#### WHAT TO PRODUCE
Every line in the records below that holds "Ireland" must be identified and copied.

Stored data entries:
┌────────
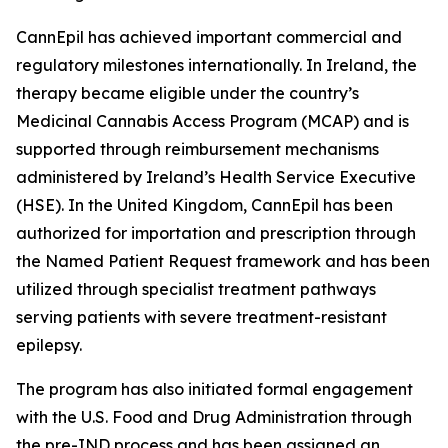
CannEpil has achieved important commercial and
regulatory milestones internationally. In Ireland, the
therapy became eligible under the country’s
Medicinal Cannabis Access Program (MCAP) and is
supported through reimbursement mechanisms
administered by Ireland’s Health Service Executive
(HSE). In the United Kingdom, CannEpil has been
authorized for importation and prescription through
the Named Patient Request framework and has been
utilized through specialist treatment pathways
serving patients with severe treatment-resistant
epilepsy.
The program has also initiated formal engagement
with the U.S. Food and Drug Administration through
the pre-IND process and has been assigned an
└────────
#### EXPECTED ANSWER
regulatory milestones internationally. In Ireland, the
administered by Ireland’s Health Service Executive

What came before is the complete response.